The following articles come from a book by James Montgomery Boice, Acts: An Expositional Commentary (Grand Rapids, MI: Baker Books, 1997), 319–326.
After an investment of time like that, what were the results? In contemporary terms we would say that we have examined Paul’s goals and studied his strategy; now we want a period of evaluation. What happened? There were many blessings.
A church was established.
This has been Paul’s strategy from the beginning, not only here but in every city he visited. He had worked for this from early in his missionary travels: first, fixing Ephesus in his mind as a promising place for a church; second, conducting a preliminary study, a reconnaissance; then, third, actually launching and continuing the work. And he succeeded. The church was established and continued strong for centuries, long after Paul had left.
There were miracles as the power of God was seen.
The miracles were not done first to attract people, which is what some are saying should be done today. Rather, the preaching of the Word came first, God blessed the Word, and then the miracles followed—in this case through Paul, as God authenticated his message.
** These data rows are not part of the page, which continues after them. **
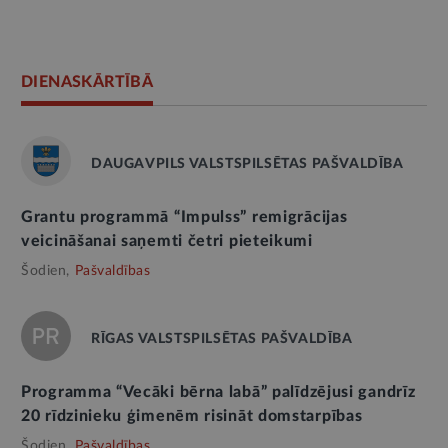
DIENASKĀRTĪBĀ
DAUGAVPILS VALSTSPILSĒTAS PAŠVALDĪBA
Grantu programmā “Impulss” remigrācijas
veicināšanai saņemti četri pieteikumi
Šodien,
Pašvaldības
RĪGAS VALSTSPILSĒTAS PAŠVALDĪBA
Programma “Vecāki bērna labā” palīdzējusi gandrīz
20 rīdzinieku ģimenēm risināt domstarpības
Šodien,
Pašvaldības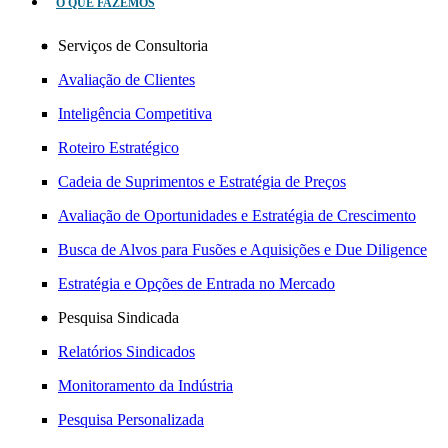
O QUE FAZEMOS
Serviços de Consultoria
Avaliação de Clientes
Inteligência Competitiva
Roteiro Estratégico
Cadeia de Suprimentos e Estratégia de Preços
Avaliação de Oportunidades e Estratégia de Crescimento
Busca de Alvos para Fusões e Aquisições e Due Diligence
Estratégia e Opções de Entrada no Mercado
Pesquisa Sindicada
Relatórios Sindicados
Monitoramento da Indústria
Pesquisa Personalizada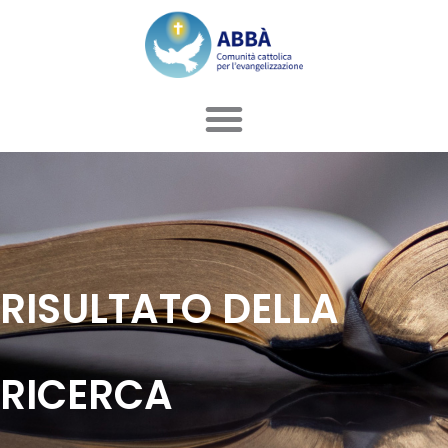
Vai
al
contenuto
RISULTATO DELLA
RICERCA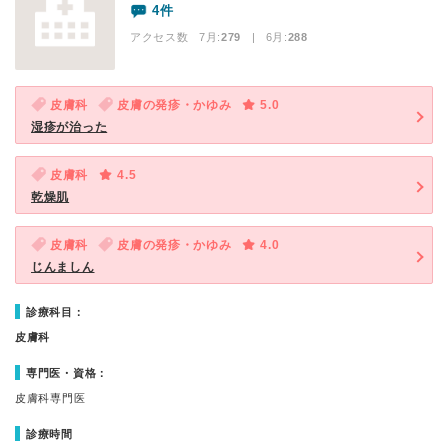
4件
アクセス数 7月:
279
| 6月:
288
皮膚科
皮膚の発疹・かゆみ
5.0
湿疹が治った
皮膚科
4.5
乾燥肌
皮膚科
皮膚の発疹・かゆみ
4.0
じんましん
診療科目：
皮膚科
専門医・資格：
皮膚科専門医
診療時間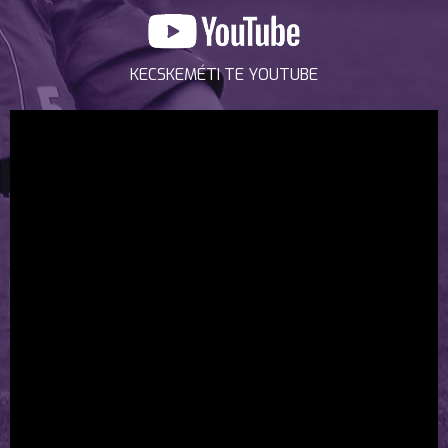
KECSKEMÉTI TE YOUTUBE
There were changes in the lives of the believers.
Many of them had been involved in the occult, as I indicated. But as the gospel was preached and the lordship of Jesus Christ emphasized, the believers saw that it was not possible for them to confess Jesus as Lord and still cling to their occult practices. They could not keep one foot in the church and the other in the world. So they repented of that sin (v. 18) and then brought their occult objects together and had them destroyed, particularly the magic scrolls that contained incantations.
Luke puts the value of the objects at fifty thousand drachmas. A drachma was a day’s wage. So if we can assume that a day’s wage in the United States in our time is roughly a hundred dollars (annual income $25,000), the equivalent of fifty thousand drachmas would be about five million dollars in our currency. That may be a high estimate, but by any estimate it was a large sum of money. What these Christians did as they heard the gospel and came to understand what they owed to Jesus Christ was to “lay it on the line,” as we would say. Anything in their lives that was holding them back or indicated a divided allegiance was rejected.
If you have something in your life like that, it is important that you get rid of it. If there is something you are hanging on to and do not want to give up but you know is inconsistent with your following after Jesus Christ, you need to get rid of it, as these Ephesian Christians did.
“The word of the Lord spread widely and grew in power” (v. 20).
I link that verse with verse 10, which says that as a result of Paul’s teaching in the lecture hall of Tyrannus for two years, “all the Jews and Greeks who lived in the province of Asia heard the word of the Lord.” There is a difference between those two sentences. As a result of Paul’s consistent teaching, everybody heard the gospel. But that is not the same thing as saying that the people who heard believed. However, verse 20 tells us that when the Christians really “laid it on the line,” the Word of the Lord not only spread widely but also “grew in power.” It was at this point that the people of Asia not only heard the gospel but also believed it and began to follow Christ. What happened in Ephesus should be a challenge for Christians in cities everywhere.
James Montgomery Boice, Acts: An Expositional Commentary (Grand Rapids, MI: Baker Books, 1997), 319–326.